(Dataset entries)

****

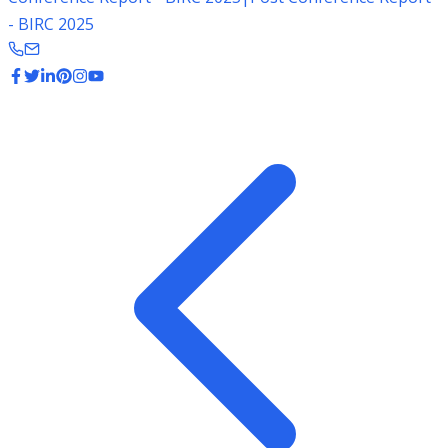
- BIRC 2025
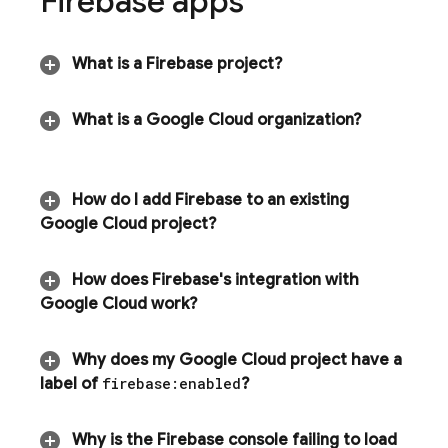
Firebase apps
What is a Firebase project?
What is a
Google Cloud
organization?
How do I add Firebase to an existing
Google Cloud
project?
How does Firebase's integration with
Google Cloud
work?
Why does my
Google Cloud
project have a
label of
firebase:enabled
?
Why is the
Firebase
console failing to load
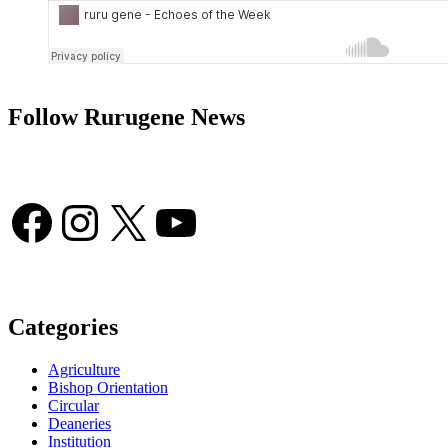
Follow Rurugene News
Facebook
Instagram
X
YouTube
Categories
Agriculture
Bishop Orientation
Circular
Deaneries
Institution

****

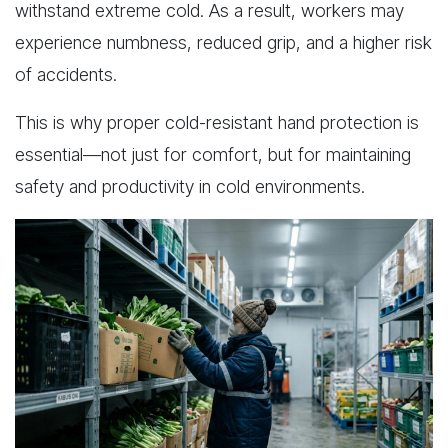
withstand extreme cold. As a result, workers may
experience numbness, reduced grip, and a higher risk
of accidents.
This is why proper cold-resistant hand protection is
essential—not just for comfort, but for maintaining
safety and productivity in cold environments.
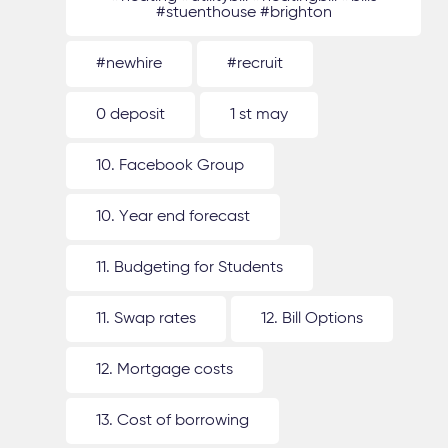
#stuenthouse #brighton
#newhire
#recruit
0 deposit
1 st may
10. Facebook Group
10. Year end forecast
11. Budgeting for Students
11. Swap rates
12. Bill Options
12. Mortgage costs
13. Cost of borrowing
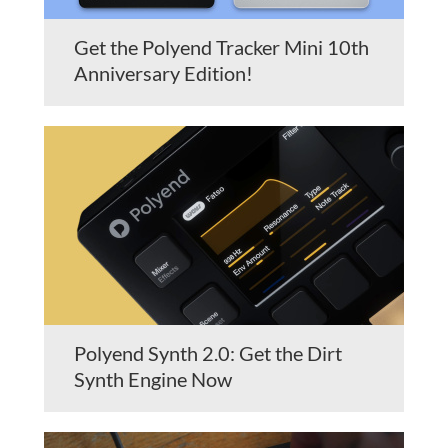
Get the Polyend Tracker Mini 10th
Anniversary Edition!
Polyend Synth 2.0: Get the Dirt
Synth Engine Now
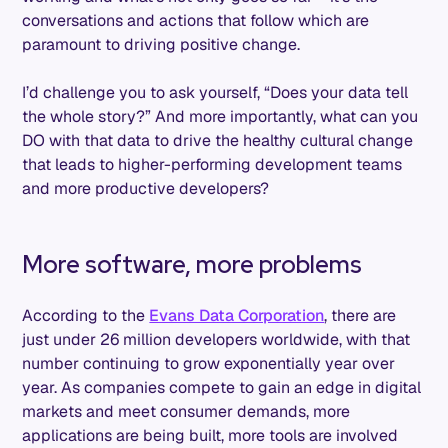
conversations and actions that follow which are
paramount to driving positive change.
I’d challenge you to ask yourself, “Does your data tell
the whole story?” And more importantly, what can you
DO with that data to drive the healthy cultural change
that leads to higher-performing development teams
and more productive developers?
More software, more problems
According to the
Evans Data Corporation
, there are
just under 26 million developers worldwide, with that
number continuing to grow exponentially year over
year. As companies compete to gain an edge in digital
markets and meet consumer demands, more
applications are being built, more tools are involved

****

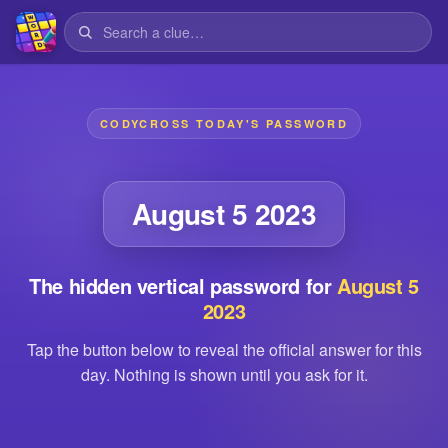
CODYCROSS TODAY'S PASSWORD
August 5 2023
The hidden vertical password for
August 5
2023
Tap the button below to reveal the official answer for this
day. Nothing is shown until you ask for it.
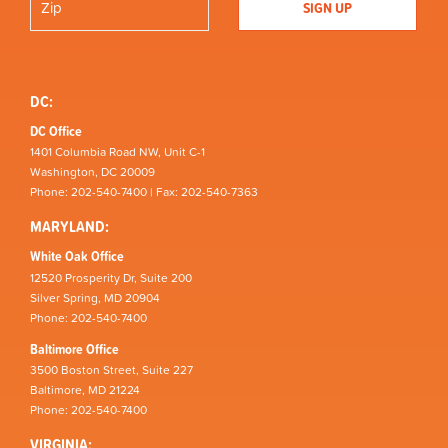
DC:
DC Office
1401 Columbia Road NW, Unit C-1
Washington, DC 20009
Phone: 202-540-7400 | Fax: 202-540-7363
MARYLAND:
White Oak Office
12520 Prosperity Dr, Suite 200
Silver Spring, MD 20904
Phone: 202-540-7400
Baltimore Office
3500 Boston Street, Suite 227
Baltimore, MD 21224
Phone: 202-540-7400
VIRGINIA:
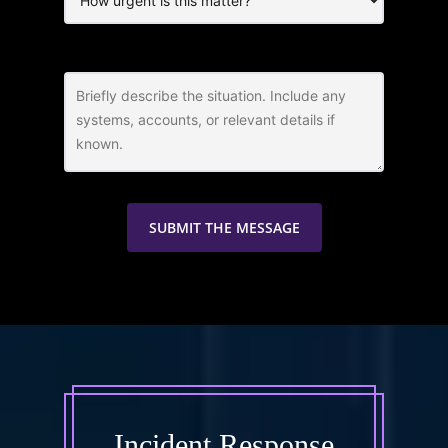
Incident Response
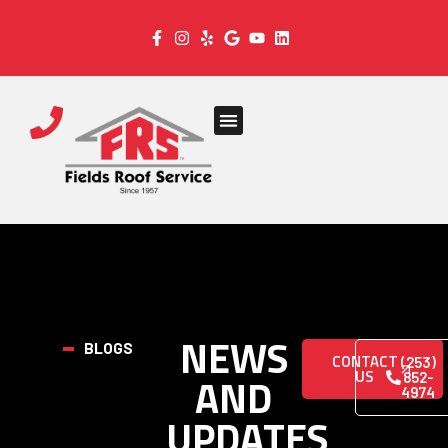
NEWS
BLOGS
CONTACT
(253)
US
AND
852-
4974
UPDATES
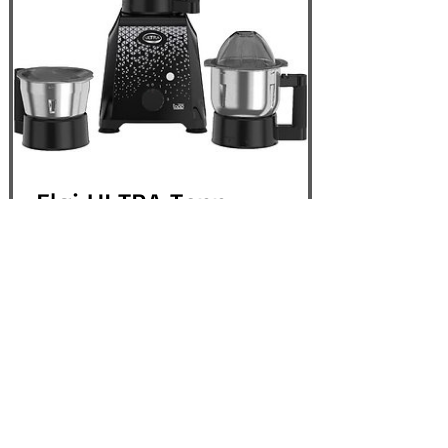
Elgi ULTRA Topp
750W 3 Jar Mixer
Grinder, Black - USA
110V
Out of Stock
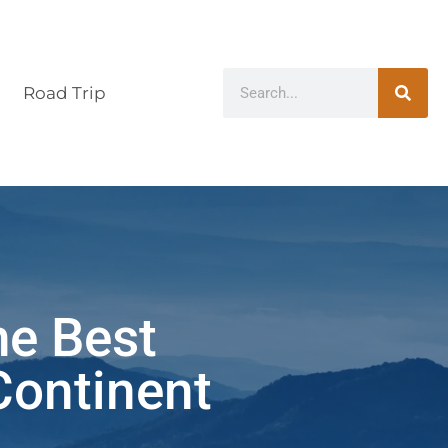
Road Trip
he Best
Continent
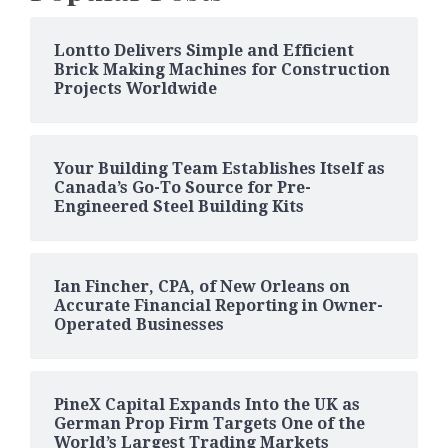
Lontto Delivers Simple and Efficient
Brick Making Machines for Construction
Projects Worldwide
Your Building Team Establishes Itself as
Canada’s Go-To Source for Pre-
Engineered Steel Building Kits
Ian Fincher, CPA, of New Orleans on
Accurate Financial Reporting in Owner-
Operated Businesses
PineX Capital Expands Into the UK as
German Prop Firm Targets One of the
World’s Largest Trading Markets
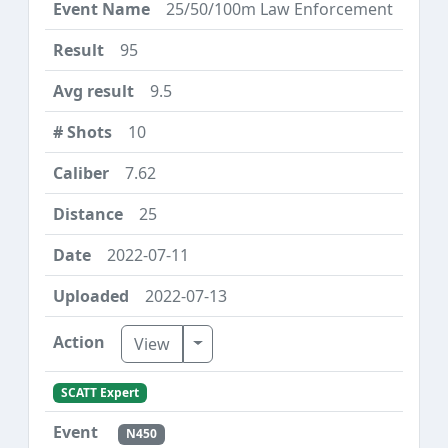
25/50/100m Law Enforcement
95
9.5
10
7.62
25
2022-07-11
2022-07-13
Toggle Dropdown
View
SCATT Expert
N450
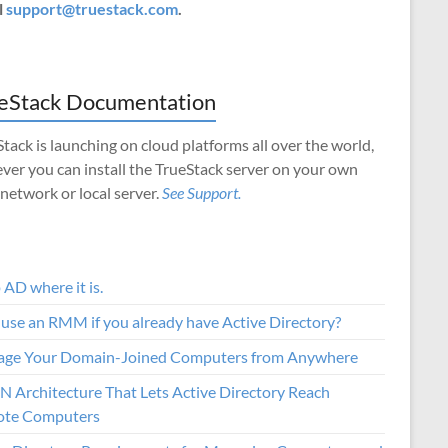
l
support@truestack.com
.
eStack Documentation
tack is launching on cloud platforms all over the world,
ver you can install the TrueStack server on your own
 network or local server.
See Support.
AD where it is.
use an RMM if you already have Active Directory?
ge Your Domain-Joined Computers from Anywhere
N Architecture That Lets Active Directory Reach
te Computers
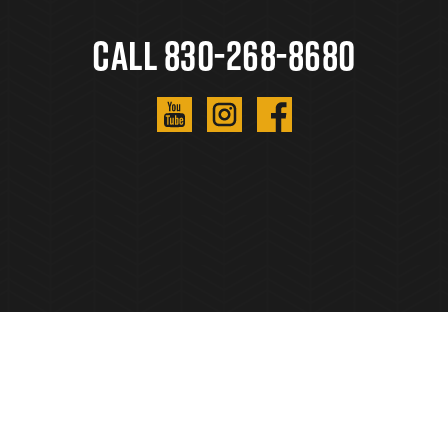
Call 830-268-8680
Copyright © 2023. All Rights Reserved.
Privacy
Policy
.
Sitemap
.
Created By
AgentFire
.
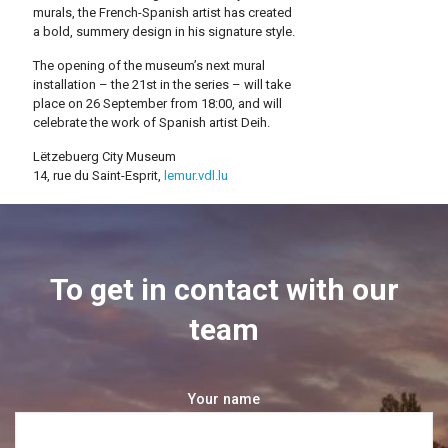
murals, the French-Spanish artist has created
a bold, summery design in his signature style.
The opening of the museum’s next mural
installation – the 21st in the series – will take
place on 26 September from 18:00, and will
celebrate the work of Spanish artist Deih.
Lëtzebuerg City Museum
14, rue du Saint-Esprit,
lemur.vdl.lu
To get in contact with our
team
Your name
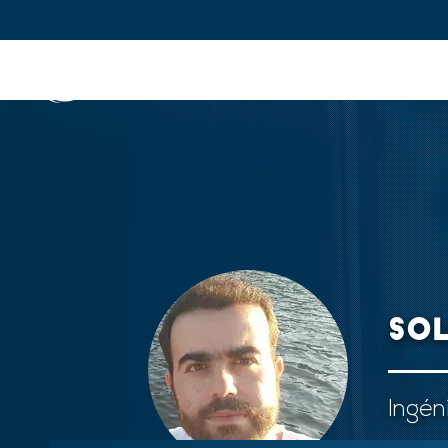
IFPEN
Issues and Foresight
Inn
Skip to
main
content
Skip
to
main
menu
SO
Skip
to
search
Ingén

****

--- Action item ---
The lines needed are those in the data above that hold the string "server"; copy each of them.

--- Response ---
ver you can install the TrueStack server on your own
 network or local server.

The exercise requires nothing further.